Record excerpts:
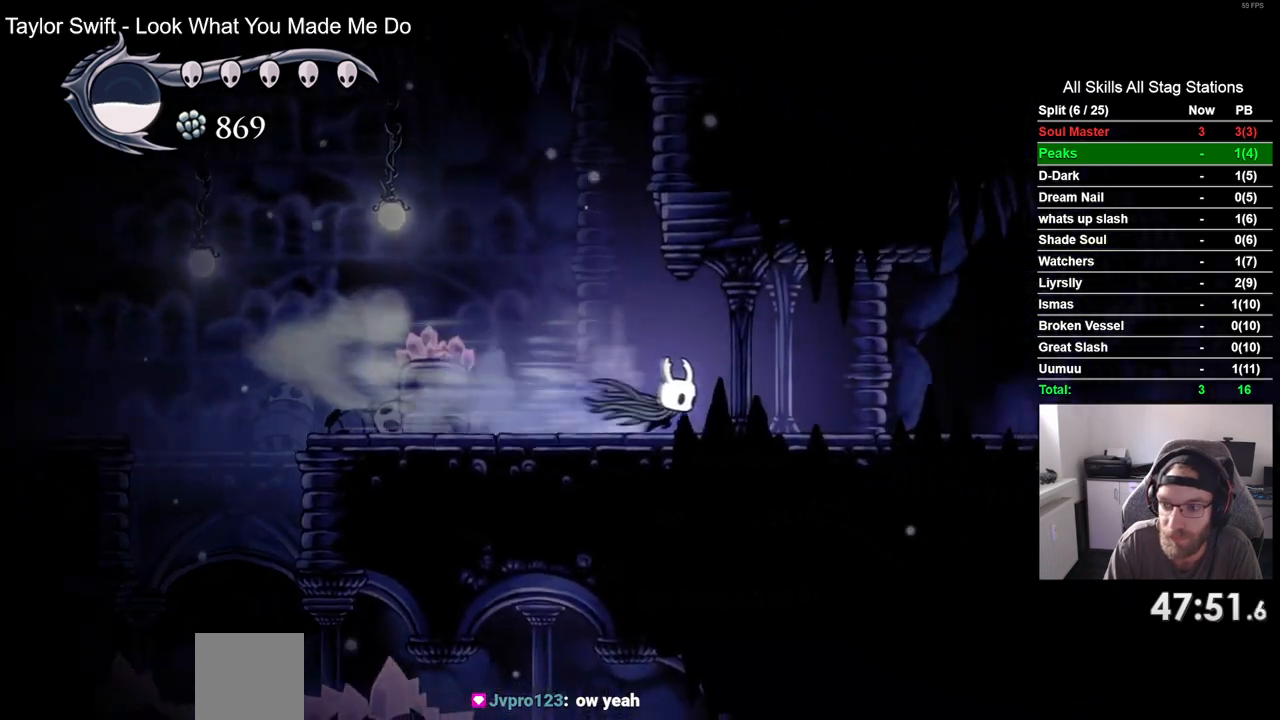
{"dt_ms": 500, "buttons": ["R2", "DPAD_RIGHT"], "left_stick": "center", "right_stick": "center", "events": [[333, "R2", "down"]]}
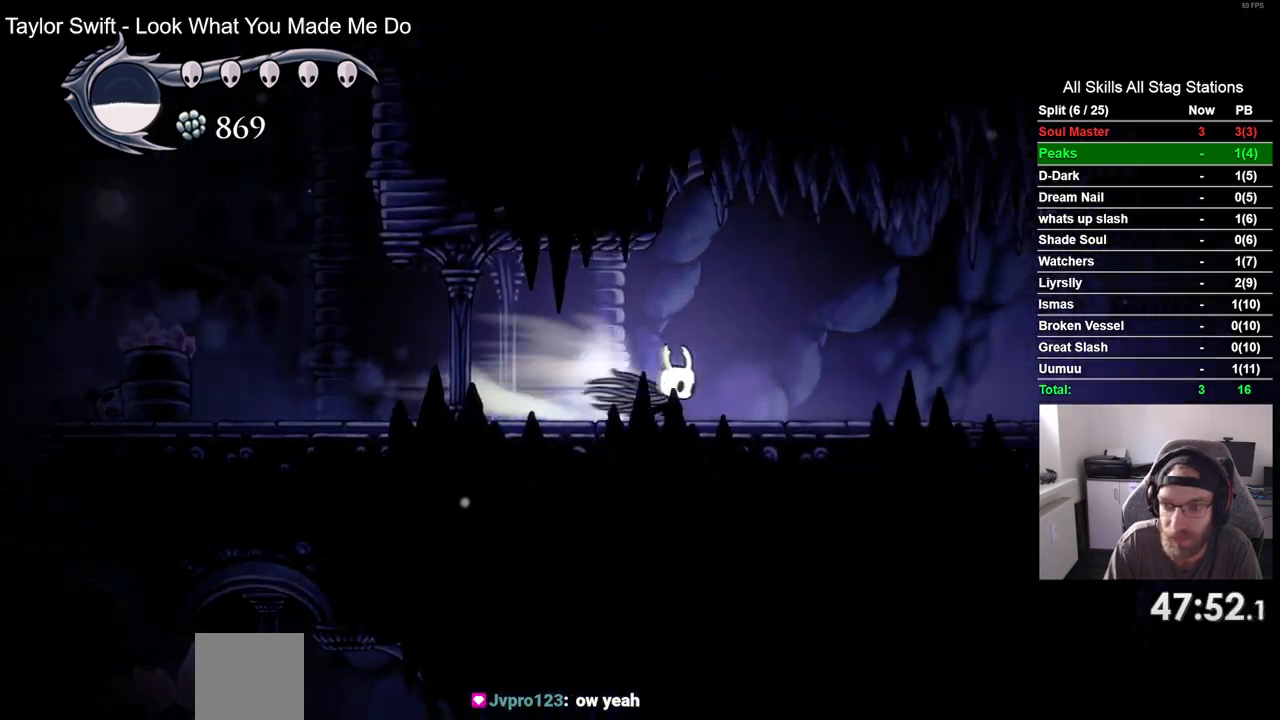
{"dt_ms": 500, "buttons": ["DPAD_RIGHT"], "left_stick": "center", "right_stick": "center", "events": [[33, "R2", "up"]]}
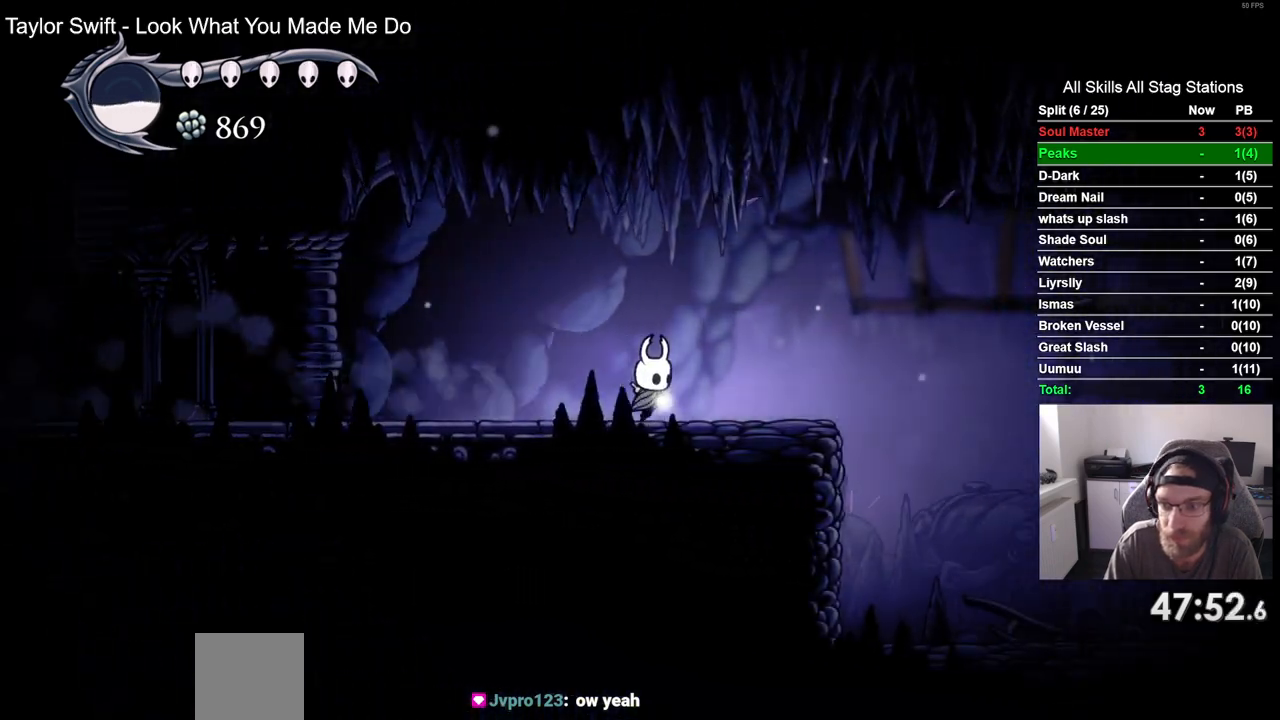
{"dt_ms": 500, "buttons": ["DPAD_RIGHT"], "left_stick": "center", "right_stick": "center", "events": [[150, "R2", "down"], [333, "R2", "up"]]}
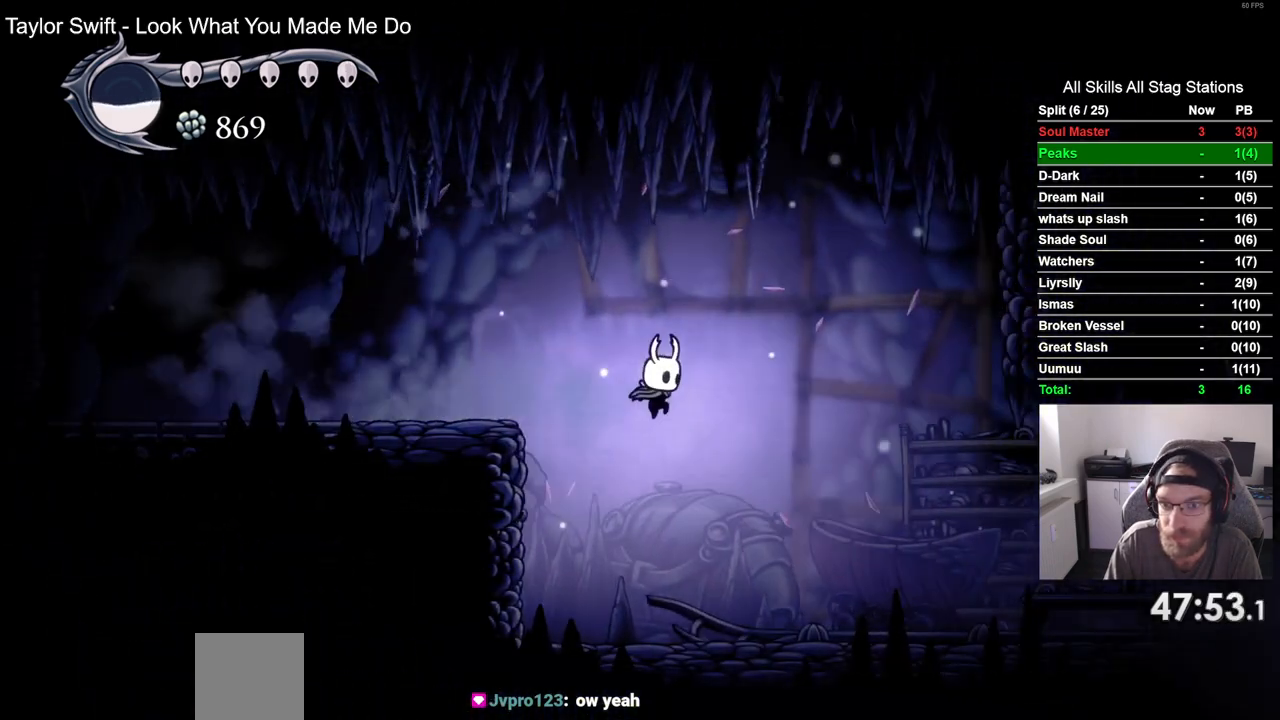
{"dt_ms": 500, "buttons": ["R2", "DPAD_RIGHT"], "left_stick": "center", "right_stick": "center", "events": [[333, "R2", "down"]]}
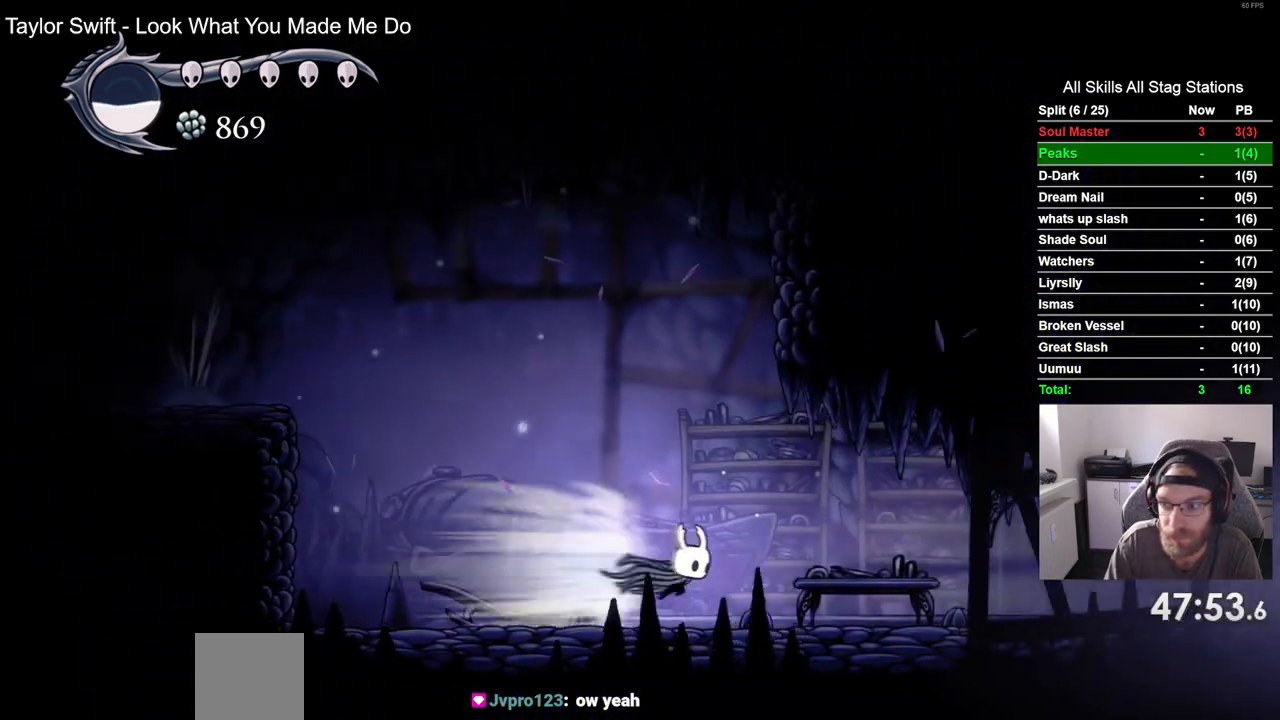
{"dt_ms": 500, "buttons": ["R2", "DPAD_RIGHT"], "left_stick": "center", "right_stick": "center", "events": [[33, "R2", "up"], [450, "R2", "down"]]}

Exercise objective: Only lines containing the word "down" should appear in the answer, and every such line from the records above must be there.

Result:
{"dt_ms": 500, "buttons": ["R2", "DPAD_RIGHT"], "left_stick": "center", "right_stick": "center", "events": [[333, "R2", "down"]]}
{"dt_ms": 500, "buttons": ["DPAD_RIGHT"], "left_stick": "center", "right_stick": "center", "events": [[150, "R2", "down"], [333, "R2", "up"]]}
{"dt_ms": 500, "buttons": ["R2", "DPAD_RIGHT"], "left_stick": "center", "right_stick": "center", "events": [[333, "R2", "down"]]}
{"dt_ms": 500, "buttons": ["R2", "DPAD_RIGHT"], "left_stick": "center", "right_stick": "center", "events": [[33, "R2", "up"], [450, "R2", "down"]]}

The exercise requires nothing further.